Patients with a diagnosis of diabetes are particularly dependent on what they eat to manage and control their disease. Acres Homes joins Pasadena as the only two locations to house these unique food programs — both collaborations with the Houston Food Bank.
“This effort demonstrates to patients our commitment to providing them with the best treatment and care,” says Dr. Glorimar Medina, executive vice president and administrator, Ambulatory Care Services, Harris Health. “With our collaboration with Houston Food Bank, we are providing an immediate intervention to a true patient need.

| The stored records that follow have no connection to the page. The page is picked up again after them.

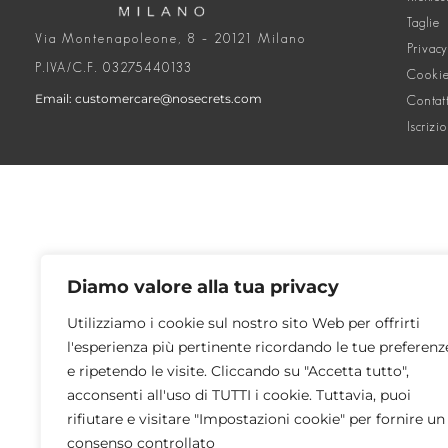
Taglie
Via Montenapoleone, 8 – 20121 Milano
Privacy
P.IVA/C.F. 03275440133
Cookie
Email: customercare@nosecrets.com
Contat
Iscrizi
Diamo valore alla tua privacy
Utilizziamo i cookie sul nostro sito Web per offrirti
l'esperienza più pertinente ricordando le tue preferenz
e ripetendo le visite. Cliccando su "Accetta tutto",
acconsenti all'uso di TUTTI i cookie. Tuttavia, puoi
rifiutare e visitare "Impostazioni cookie" per fornire un
consenso controllato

We also wanted a solution that could sustain itself with an organization that shared our common goal of addressing the social determinants of health.”
During a virtual dedication of the site on Sept. 30, Medina and other Harris Health leaders praised staff for completing construction of the space during the pandemic and for successfully launching the program Aug. 14.

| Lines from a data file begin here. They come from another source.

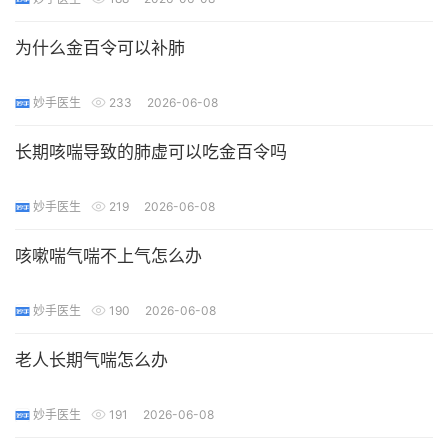
为什么金百令可以补肺
妙手医生
233
2026-06-08
长期咳喘导致的肺虚可以吃金百令吗
妙手医生
219
2026-06-08
咳嗽喘气喘不上气怎么办
妙手医生
190
2026-06-08
老人长期气喘怎么办
妙手医生
191
2026-06-08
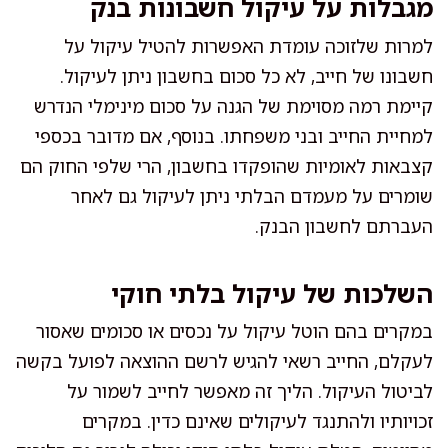
מגבלות על עיקול חשבונות בנק
למרות שלזוכה עומדת האפשרות להטיל עיקול על
חשבונו של חייב, לא כל סכום בחשבון ניתן לעיקול.
קיימת רמה מסוימת של הגנה על סכום מינימלי הנדרש
למחיית החייב ובני משפחתו. בנוסף, אם מדובר בכספי
קצבאות לאומיות שהופקדו בחשבון, הרי שלפי החוק הם
שומרים על מעמדם הבלתי ניתן לעיקול גם לאחר
העברתם לחשבון הבנק.
השלכות של עיקול בלתי חוקי
במקרים בהם הוטל עיקול על נכסים או סכומים שאסור
לעקלם, החייב רשאי להגיש לרשם ההוצאה לפועל בקשה
לביטול העיקול. הליך זה מאפשר לחייב לשמור על
זכויותיו ולהתנגד לעיקולים שאינם כדין. במקרים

“At a time when healthcare systems have recognized the need to address social determinants of health, community based organizations are in a prime position to provide for these social needs,” says Esther Liew, manager, Food for Change Health Partnerships, Houston Food Bank. “We are excited about the new Acres Home Health Center Food Farmacy. We’re building a model for future food bank-healthcare partnerships in Houston and beyond.”

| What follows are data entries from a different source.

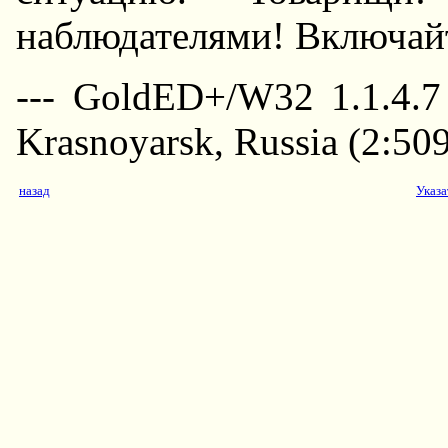
наблюдателями! Включайт
--- GoldED+/W32 1.1.4.7
Krasnoyarsk, Russia (2:50
назад
Указа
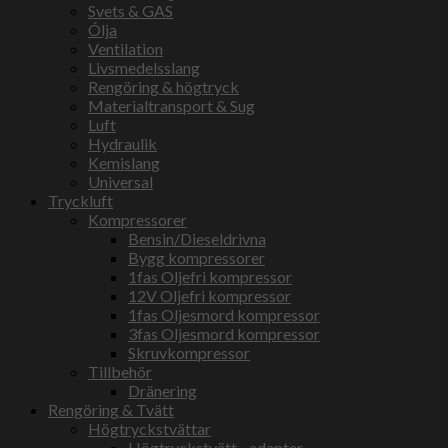
Svets & GAS
Ólja
Ventilation
Livsmedelsslang
Rengöring & högtryck
Materialtransport & Sug
Luft
Hydraulik
Kemislang
Universal
Tryckluft
Kompressorer
Bensin/Dieseldrivna
Bygg kompressorer
1fas Oljefri kompressor
12V Oljefri kompressor
1fas Oljesmord kompressor
3fas Oljesmord kompressor
Skruvkompressor
Tillbehör
Dränering
Rengöring & Tvätt
Högtryckstvättar
Högtryckstvätt - adapter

Patients with documented food insecurity and diabetes with elevated A1C levels (three-month hemoglobin measures above 7%) qualify for the program. Each receives free food: 30 pounds of fruits and vegetables, and four healthy food items like whole-grain rice, beans or meats every two weeks. As patients walk the aisles of the food farmacy to select items, they also get a guided tour with nutrition education from a patient educator or licensed dietician.
About 60% of the 2,700 patients with diabetes at the health center have elevated A1C levels. Patients with A1C levels of 7% or more are at risk for severe nerve damage, kidney failure, loss of vision, as well as life-threatening conditions like stroke and heart disease. In the Acres Homes community, 45% of residents 18 years and older are classified as food insecure, according to Feeding America, the nonprofit organization network of food banks from across the U.S.
“We know that if we give our patients the tools — in this case foods — they need to succeed, they will,” Medina says. “We’re seeing success and they’re seeing it too. Our hope is that it will show them that they can help in the process of taking care of their health.”
Acres Home Health Center officials hope to expand the program later this year to include a kitchen area for cooking demonstrations and an exercise room. Harris Health also plans to open a new food farmacy location at Lyndon B. Johnson Hospital.